Multi-view scene reconstruction records:
[Start of Attachment]
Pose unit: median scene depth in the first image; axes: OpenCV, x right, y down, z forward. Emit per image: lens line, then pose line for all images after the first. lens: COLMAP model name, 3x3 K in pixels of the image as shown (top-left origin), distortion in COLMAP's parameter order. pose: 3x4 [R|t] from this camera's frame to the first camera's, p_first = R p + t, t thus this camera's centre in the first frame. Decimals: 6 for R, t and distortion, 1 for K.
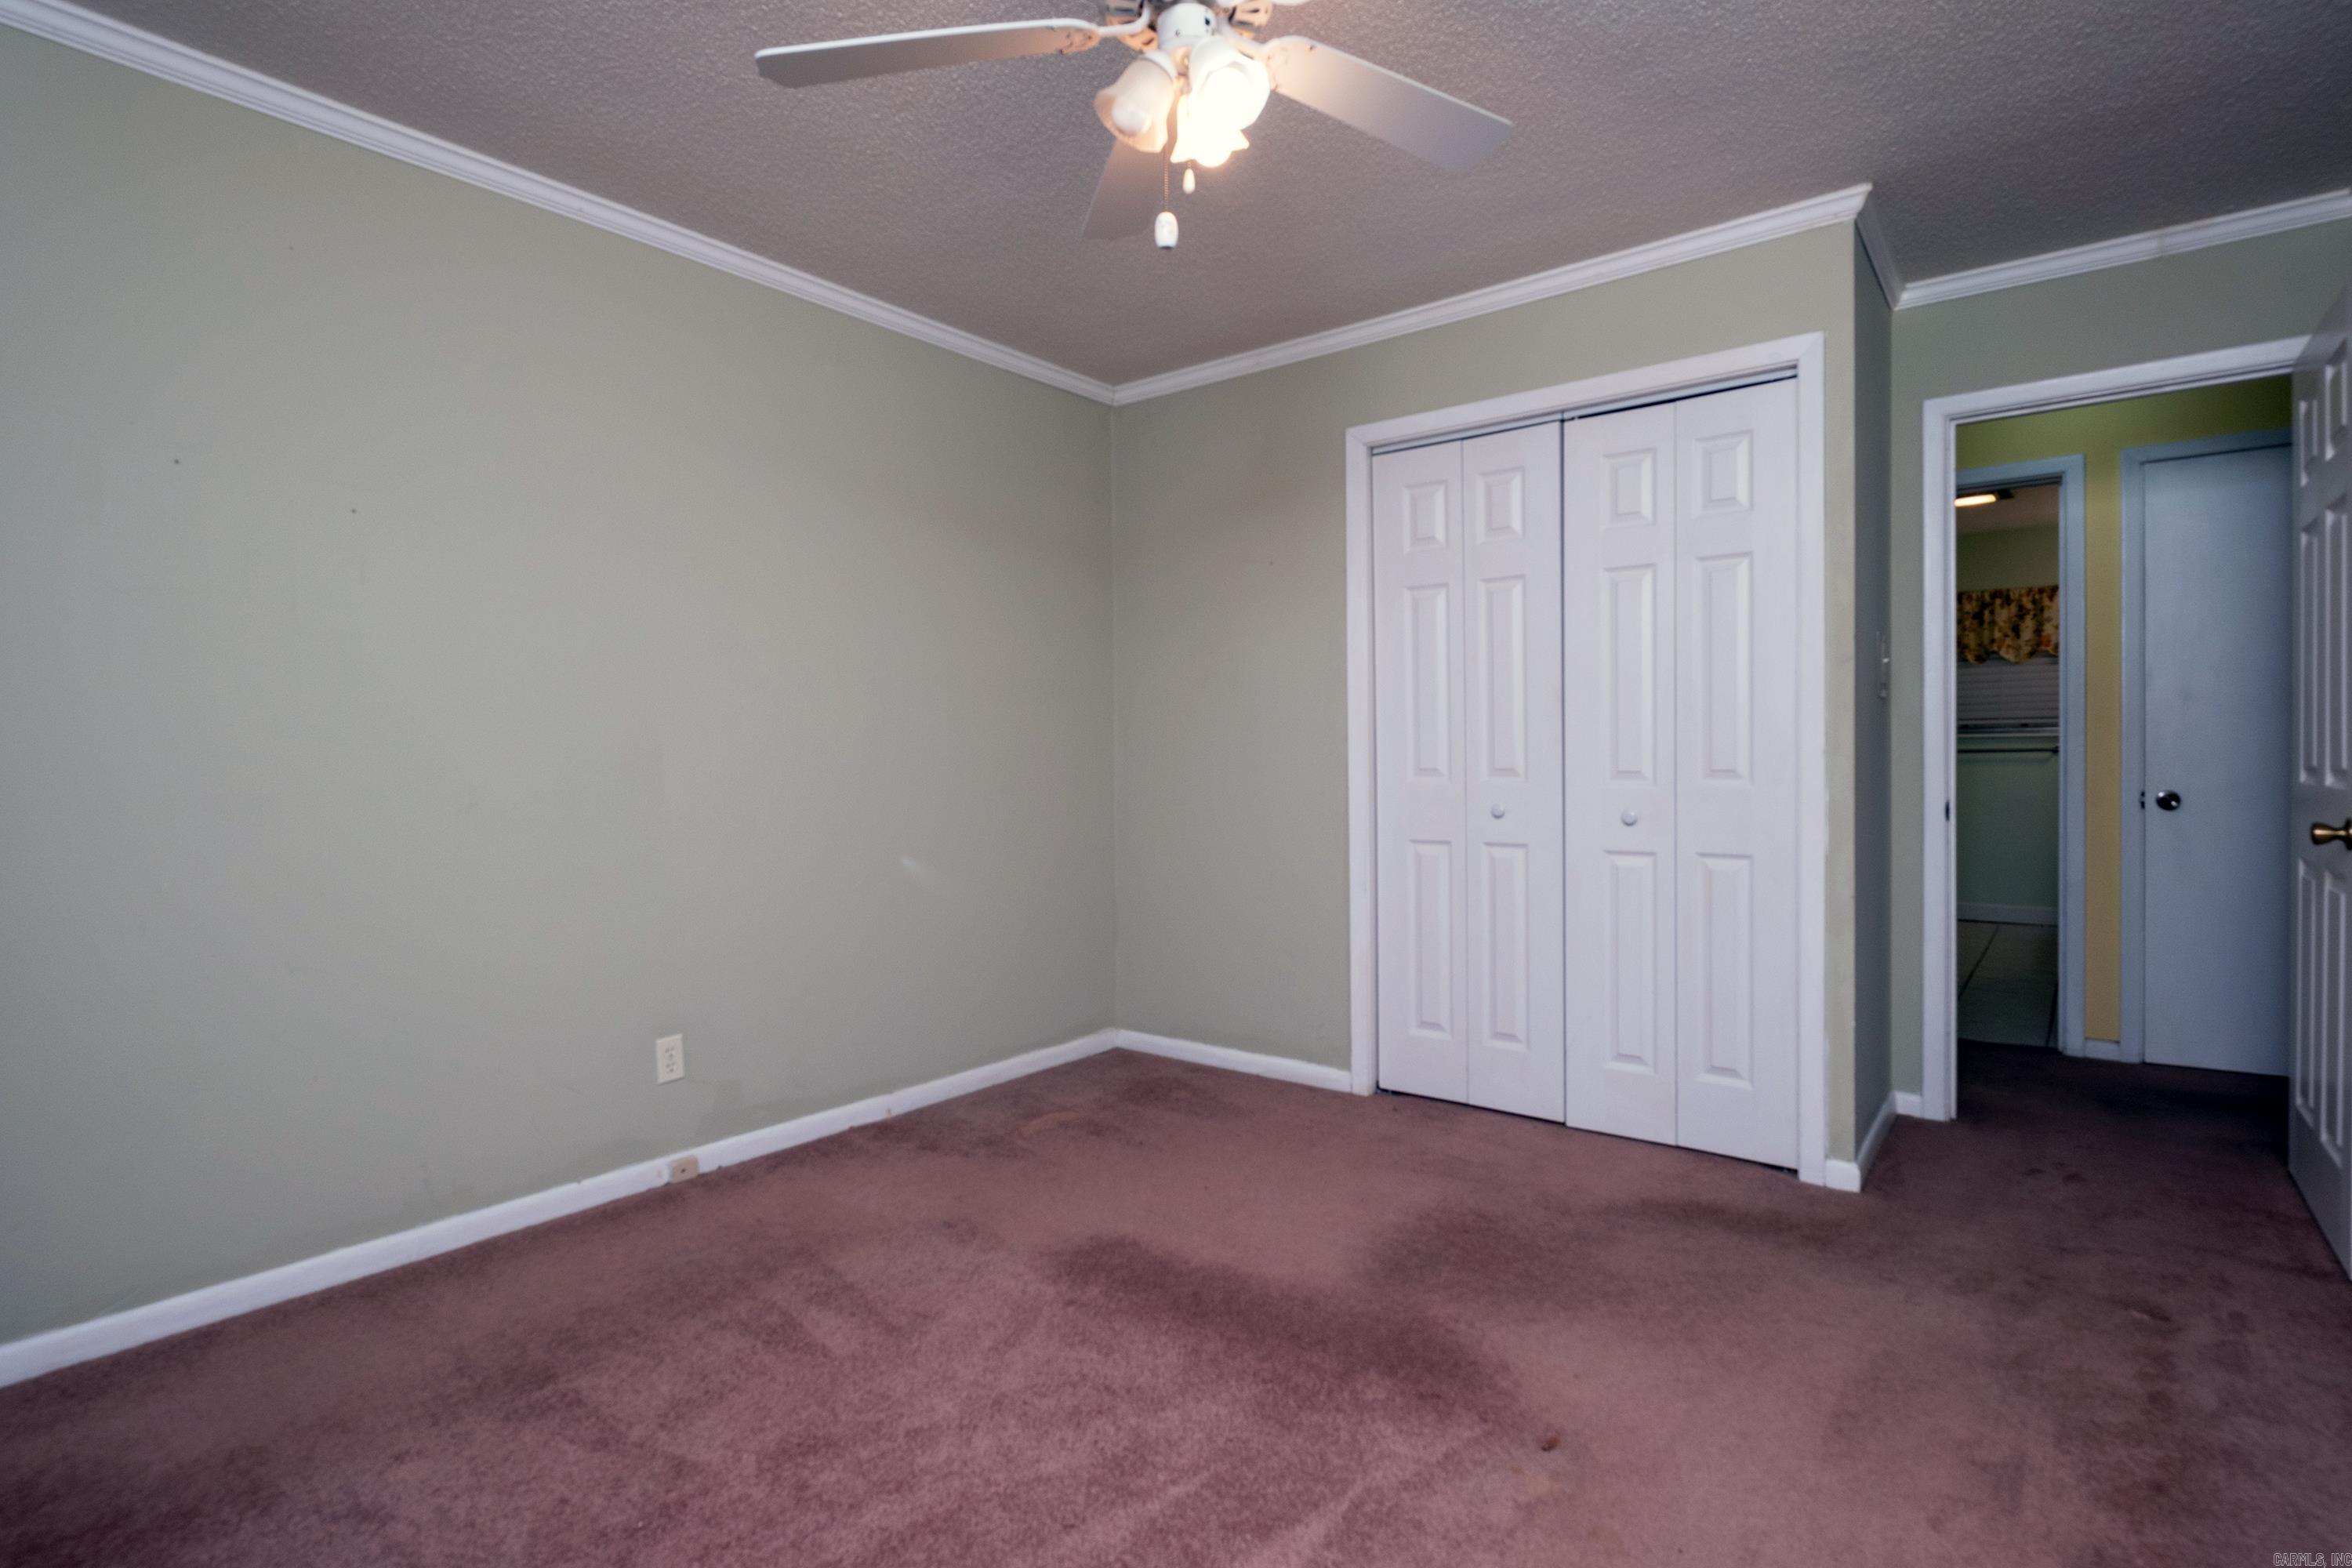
lens RADIAL K [[1107.7, 0, 1174.5], [0, 1107.7, 777.8], [0, 0, 1]] dist [-0.000058, -0.001662]
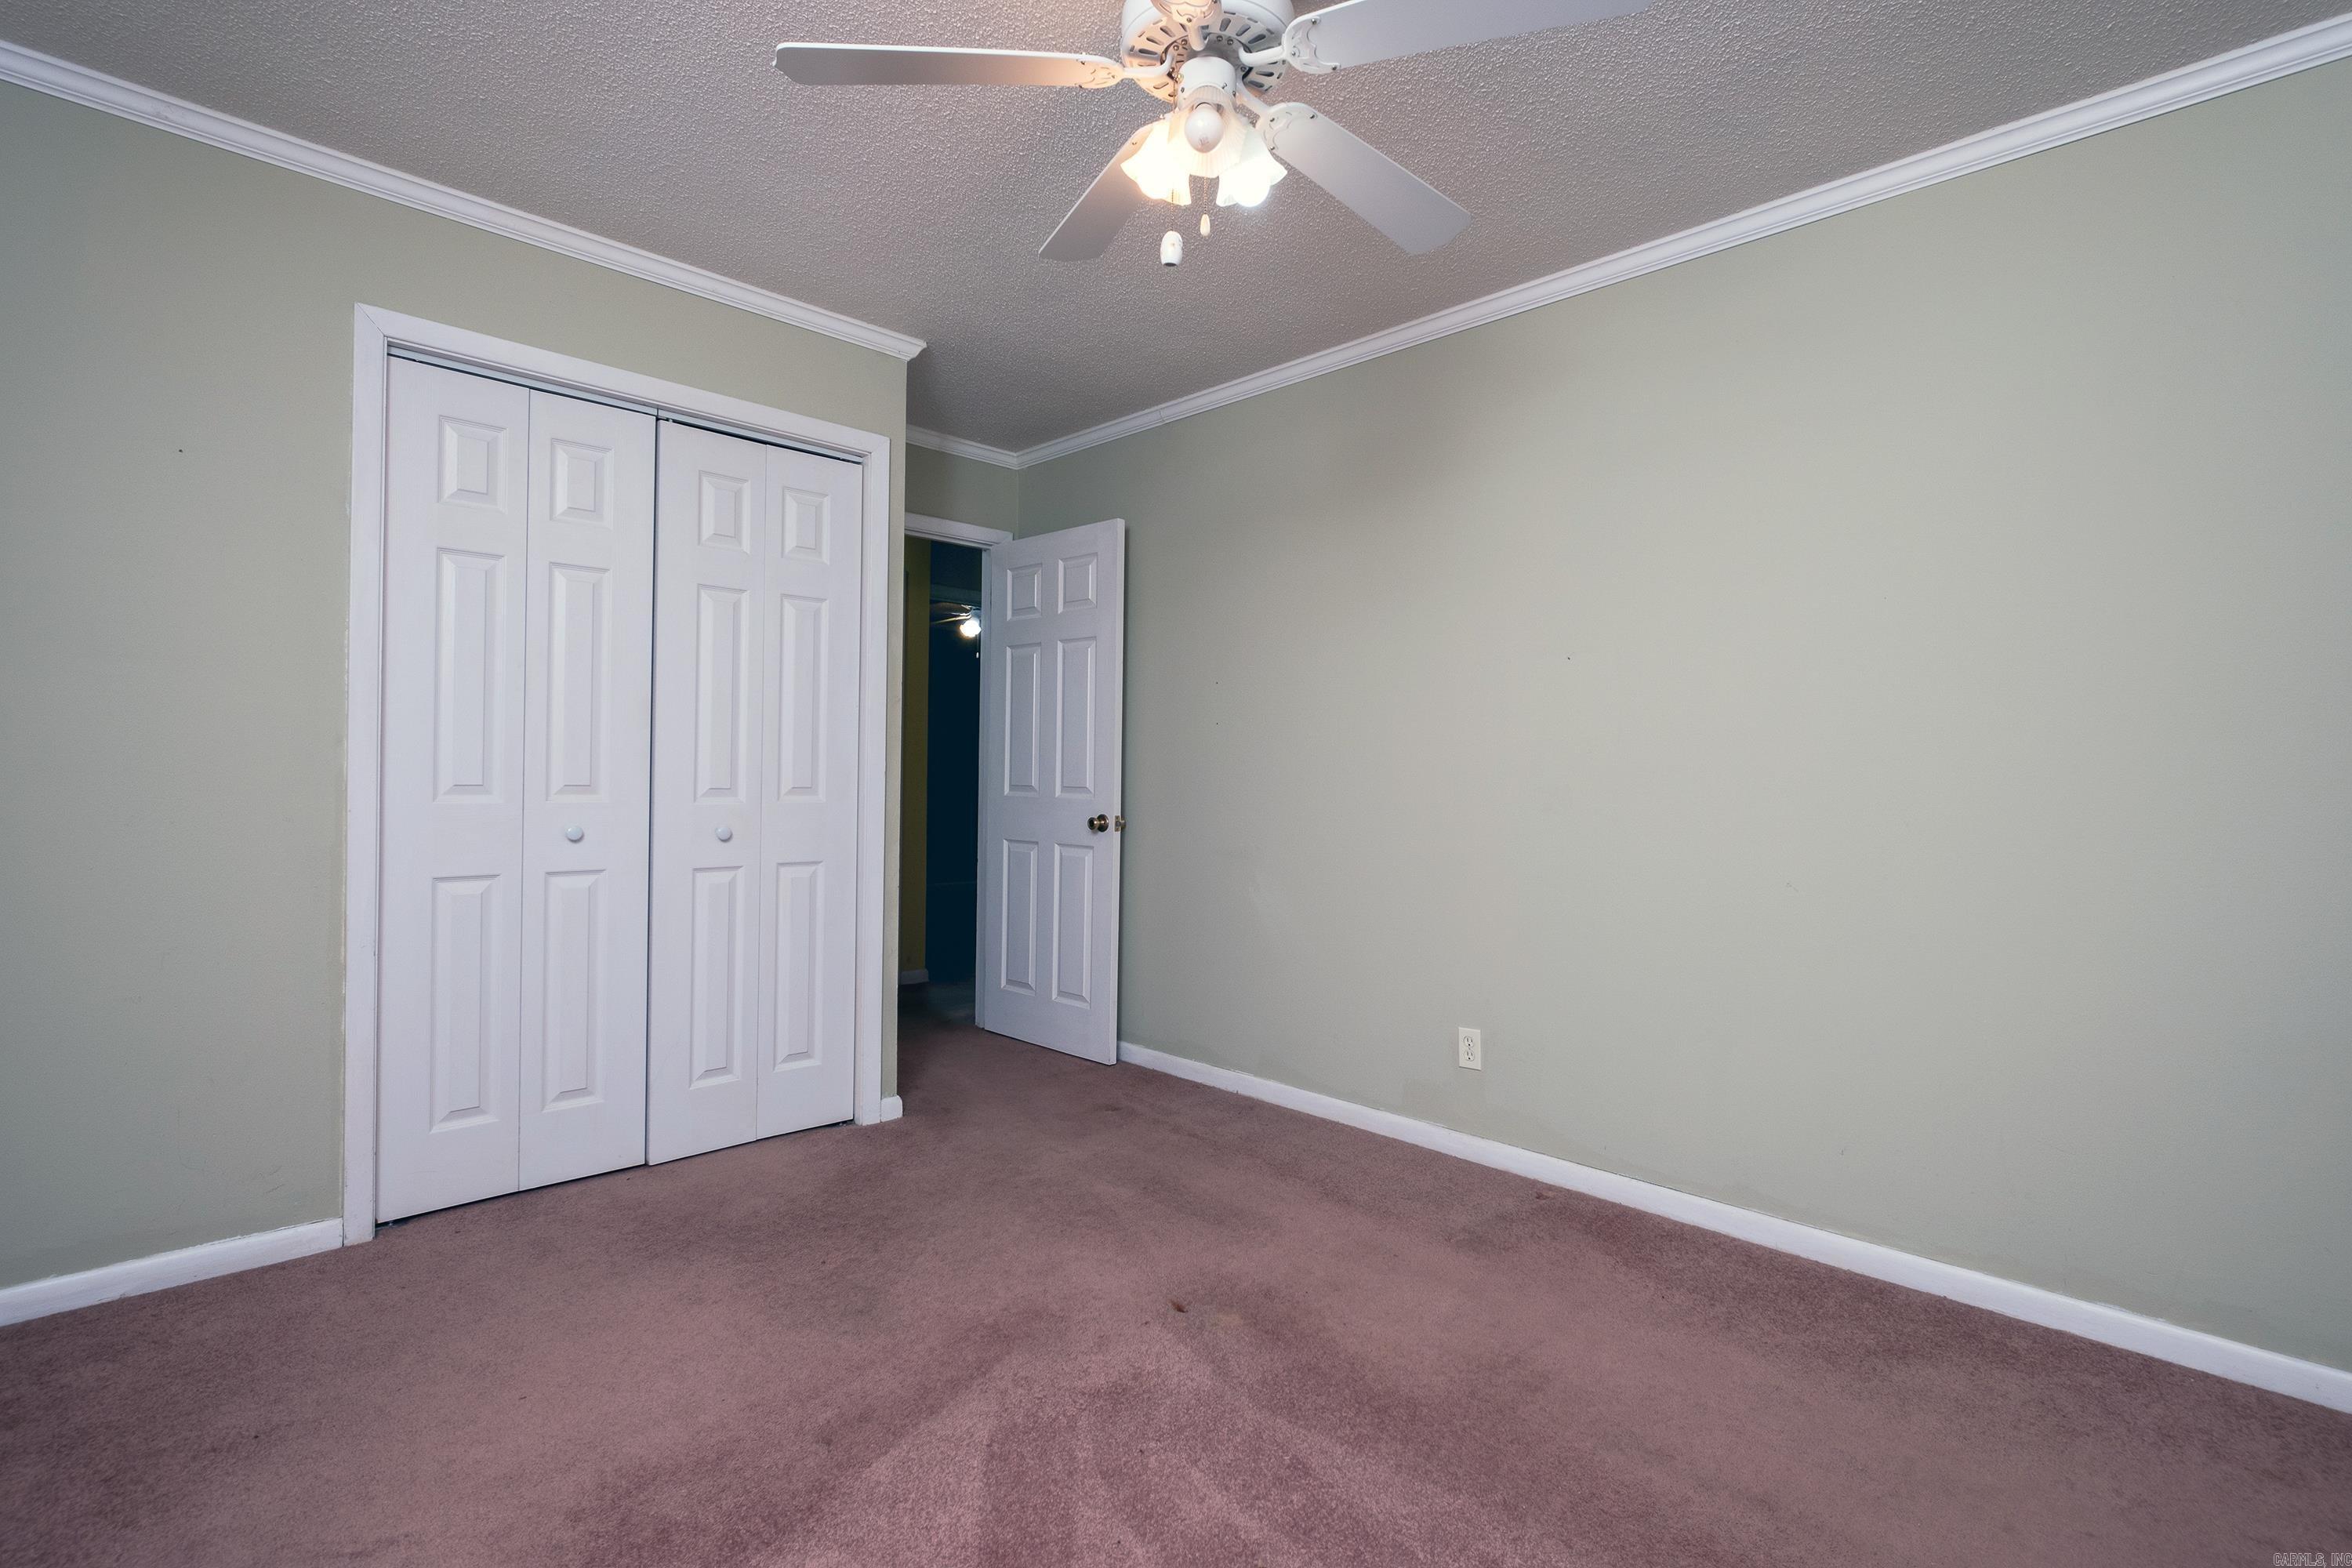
lens RADIAL K [[1107.7, 0, 1166.5], [0, 1107.7, 771.3], [0, 0, 1]] dist [-0.000058, -0.001662]
pose [[0.141743, 0.011388, 0.989838, -0.566628], [-0.003816, 0.999933, -0.010958, -0.012881], [-0.989896, -0.002224, 0.141777, 0.474772]]
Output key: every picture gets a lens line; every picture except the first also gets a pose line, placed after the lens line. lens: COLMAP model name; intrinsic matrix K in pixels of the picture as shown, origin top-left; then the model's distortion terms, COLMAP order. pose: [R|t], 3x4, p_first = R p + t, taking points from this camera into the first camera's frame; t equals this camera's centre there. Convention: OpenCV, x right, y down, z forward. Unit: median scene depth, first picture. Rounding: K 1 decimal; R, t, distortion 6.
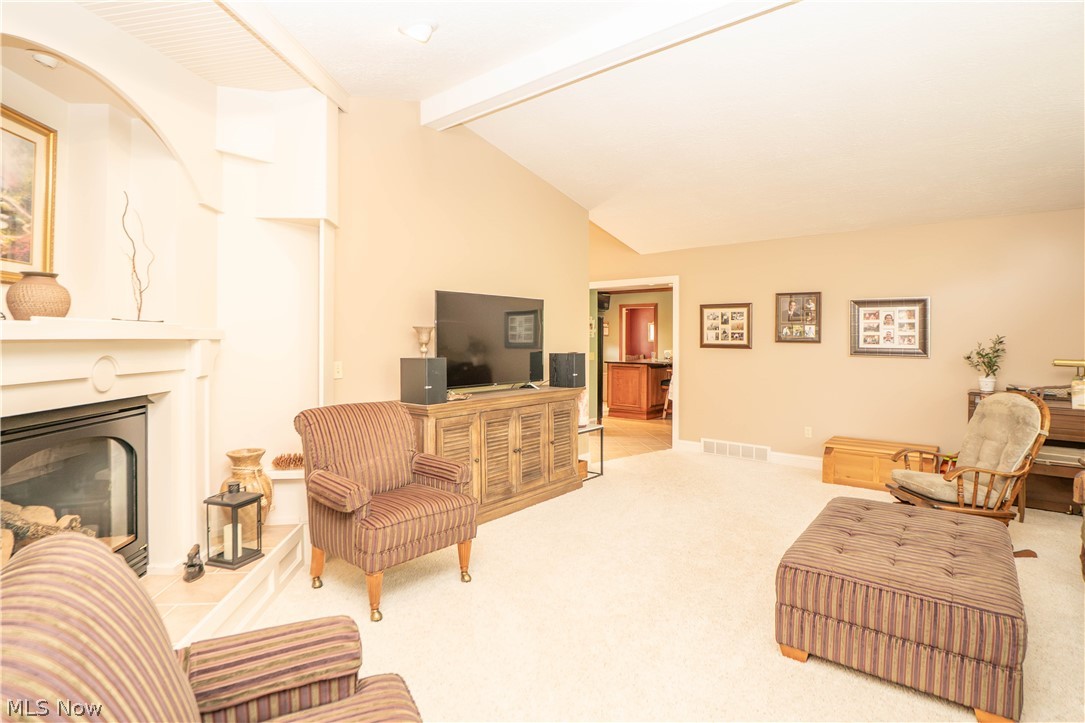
[End of Attachment]
- **About this task**
Find each line in the items above that contains the word "centre", and copy those lines in full.

- **Completed task**
Pose unit: median scene depth in the first image; axes: OpenCV, x right, y down, z forward. Emit per image: lens line, then pose line for all images after the first. lens: COLMAP model name, 3x3 K in pixels of the image as shown (top-left origin), distortion in COLMAP's parameter order. pose: 3x4 [R|t] from this camera's frame to the first camera's, p_first = R p + t, t thus this camera's centre in the first frame. Decimals: 6 for R, t and distortion, 1 for K.
Output key: every picture gets a lens line; every picture except the first also gets a pose line, placed after the lens line. lens: COLMAP model name; intrinsic matrix K in pixels of the picture as shown, origin top-left; then the model's distortion terms, COLMAP order. pose: [R|t], 3x4, p_first = R p + t, taking points from this camera into the first camera's frame; t equals this camera's centre there. Convention: OpenCV, x right, y down, z forward. Unit: median scene depth, first picture. Rounding: K 1 decimal; R, t, distortion 6.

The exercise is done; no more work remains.